RECORDS>
--

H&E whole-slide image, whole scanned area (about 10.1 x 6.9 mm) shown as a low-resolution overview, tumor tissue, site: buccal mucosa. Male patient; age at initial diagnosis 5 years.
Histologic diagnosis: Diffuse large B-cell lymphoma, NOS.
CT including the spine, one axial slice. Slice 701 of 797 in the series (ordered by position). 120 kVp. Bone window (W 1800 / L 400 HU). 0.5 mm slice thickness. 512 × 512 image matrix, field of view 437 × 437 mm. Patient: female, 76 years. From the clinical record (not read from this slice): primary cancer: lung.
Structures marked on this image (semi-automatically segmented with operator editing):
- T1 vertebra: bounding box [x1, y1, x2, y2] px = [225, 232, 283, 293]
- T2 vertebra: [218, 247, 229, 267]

--

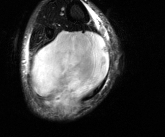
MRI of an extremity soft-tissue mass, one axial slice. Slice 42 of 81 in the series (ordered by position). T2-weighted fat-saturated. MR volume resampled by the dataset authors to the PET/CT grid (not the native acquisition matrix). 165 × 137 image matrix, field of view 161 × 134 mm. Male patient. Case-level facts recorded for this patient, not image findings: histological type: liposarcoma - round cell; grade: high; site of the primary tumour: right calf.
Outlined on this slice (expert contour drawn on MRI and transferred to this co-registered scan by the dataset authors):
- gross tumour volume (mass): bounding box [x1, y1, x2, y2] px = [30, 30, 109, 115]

--

Transcribe the records above from the line holding "Histologic diagnosis: Diffuse" down to the line holding "- T2 vertebra: [218, 247, 229, 267]", inclusive, without adding anything.

Histologic diagnosis: Diffuse large B-cell lymphoma, NOS.
CT including the spine, one axial slice. Slice 701 of 797 in the series (ordered by position). 120 kVp. Bone window (W 1800 / L 400 HU). 0.5 mm slice thickness. 512 × 512 image matrix, field of view 437 × 437 mm. Patient: female, 76 years. From the clinical record (not read from this slice): primary cancer: lung.
Structures marked on this image (semi-automatically segmented with operator editing):
- T1 vertebra: bounding box [x1, y1, x2, y2] px = [225, 232, 283, 293]
- T2 vertebra: [218, 247, 229, 267]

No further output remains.